-- Exercise details --
Repeat the records below word for word and omit each image.

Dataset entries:
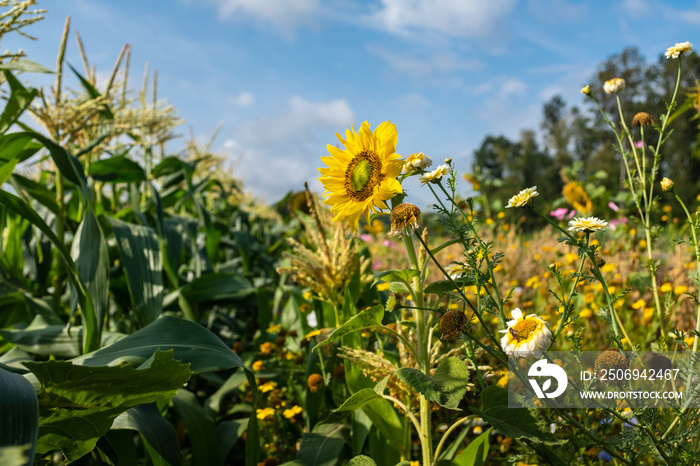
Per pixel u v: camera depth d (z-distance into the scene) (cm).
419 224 146
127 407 136
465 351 162
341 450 217
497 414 147
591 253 144
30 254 396
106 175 374
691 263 306
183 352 183
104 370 117
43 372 116
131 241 293
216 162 709
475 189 699
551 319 306
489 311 155
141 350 183
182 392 233
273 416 251
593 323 308
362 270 290
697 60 2542
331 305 275
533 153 6488
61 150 253
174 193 504
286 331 322
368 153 159
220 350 189
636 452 141
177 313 374
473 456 159
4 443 94
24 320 300
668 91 4266
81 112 307
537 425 143
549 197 5462
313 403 237
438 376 143
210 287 349
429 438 158
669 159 3709
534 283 372
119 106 365
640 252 412
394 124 156
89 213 249
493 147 7712
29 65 242
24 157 305
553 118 6725
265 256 525
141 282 284
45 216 389
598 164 4203
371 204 157
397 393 181
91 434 141
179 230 432
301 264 251
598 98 4784
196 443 214
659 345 195
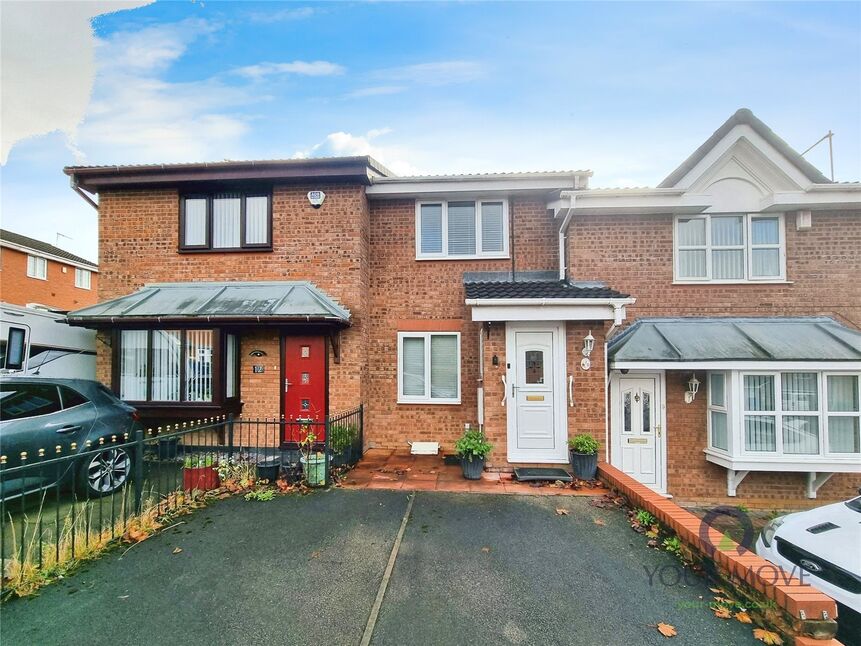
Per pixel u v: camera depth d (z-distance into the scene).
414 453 8.58
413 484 6.34
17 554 3.61
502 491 6.00
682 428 8.01
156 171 8.63
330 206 8.71
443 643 2.91
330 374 8.41
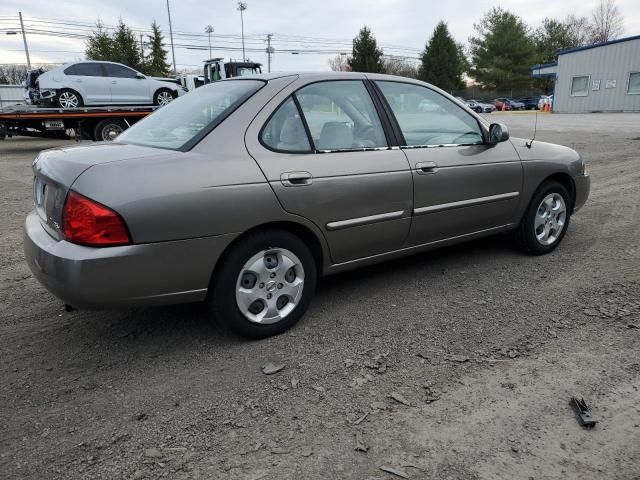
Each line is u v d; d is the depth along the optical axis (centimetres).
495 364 287
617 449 220
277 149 313
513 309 358
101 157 281
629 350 299
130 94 1644
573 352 298
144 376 283
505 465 212
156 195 266
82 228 257
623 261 448
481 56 6175
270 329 321
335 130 341
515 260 460
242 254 299
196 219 276
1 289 413
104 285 260
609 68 3300
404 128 376
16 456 222
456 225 404
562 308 356
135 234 261
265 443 228
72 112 1469
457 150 398
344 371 284
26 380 281
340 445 225
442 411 247
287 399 259
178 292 284
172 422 244
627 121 2412
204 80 2006
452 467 211
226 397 262
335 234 335
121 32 4450
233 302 303
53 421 245
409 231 374
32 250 285
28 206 737
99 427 241
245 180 292
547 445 223
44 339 328
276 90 326
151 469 213
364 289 400
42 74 1538
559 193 472
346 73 364
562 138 1608
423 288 400
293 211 311
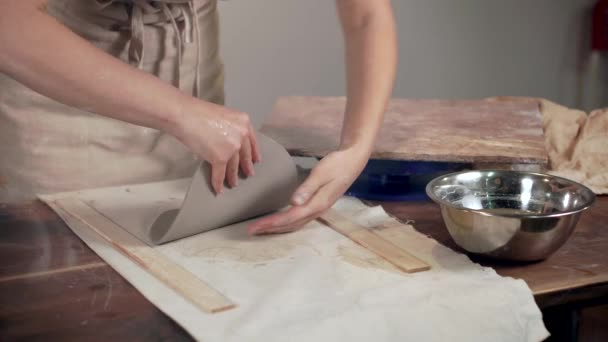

-- Solution to this exercise --
Per pixel u v: camera depth d (z-distance into the scene) (cm).
419 224 146
127 407 136
465 351 162
341 450 217
497 414 147
591 253 144
30 254 396
106 175 374
691 263 306
183 352 183
104 370 117
43 372 116
131 241 293
216 162 709
475 189 699
551 319 306
489 311 155
141 350 183
182 392 233
273 416 251
593 323 308
362 270 290
697 60 2542
331 305 275
533 153 6488
61 150 253
174 193 504
286 331 322
368 153 159
220 350 189
636 452 141
177 313 374
473 456 159
4 443 94
24 320 300
668 91 4266
81 112 307
537 425 143
549 197 5462
313 403 237
438 376 143
210 287 349
429 438 158
669 159 3709
534 283 372
119 106 365
640 252 412
394 124 156
89 213 249
493 147 7712
29 65 242
24 157 305
553 118 6725
265 256 525
141 282 284
45 216 389
598 164 4203
371 204 157
397 393 181
91 434 141
179 230 432
301 264 251
598 98 4784
196 443 214
659 345 195
Per pixel u v: camera depth d (z-distance into the scene).
414 453 8.58
413 484 6.34
17 554 3.61
502 491 6.00
682 428 8.01
156 171 8.63
330 206 8.71
443 643 2.91
330 374 8.41
Each line is u v d; d is the depth along the optical axis (centimetres).
495 364 287
617 449 220
277 149 313
513 309 358
101 157 281
629 350 299
130 94 1644
573 352 298
144 376 283
505 465 212
156 195 266
82 228 257
623 261 448
481 56 6175
270 329 321
335 130 341
515 260 460
242 254 299
196 219 276
1 289 413
104 285 260
609 68 3300
404 128 376
16 456 222
456 225 404
562 308 356
135 234 261
265 443 228
72 112 1469
457 150 398
344 371 284
26 380 281
340 445 225
442 411 247
287 399 259
178 292 284
172 422 244
627 121 2412
204 80 2006
452 467 211
226 397 262
335 234 335
121 32 4450
233 302 303
53 421 245
409 231 374
32 250 285
28 206 737
99 427 241
245 180 292
547 445 223
44 339 328
276 90 326
151 469 213
364 289 400
42 74 1538
559 193 472
346 73 364
562 138 1608
423 288 400
293 211 311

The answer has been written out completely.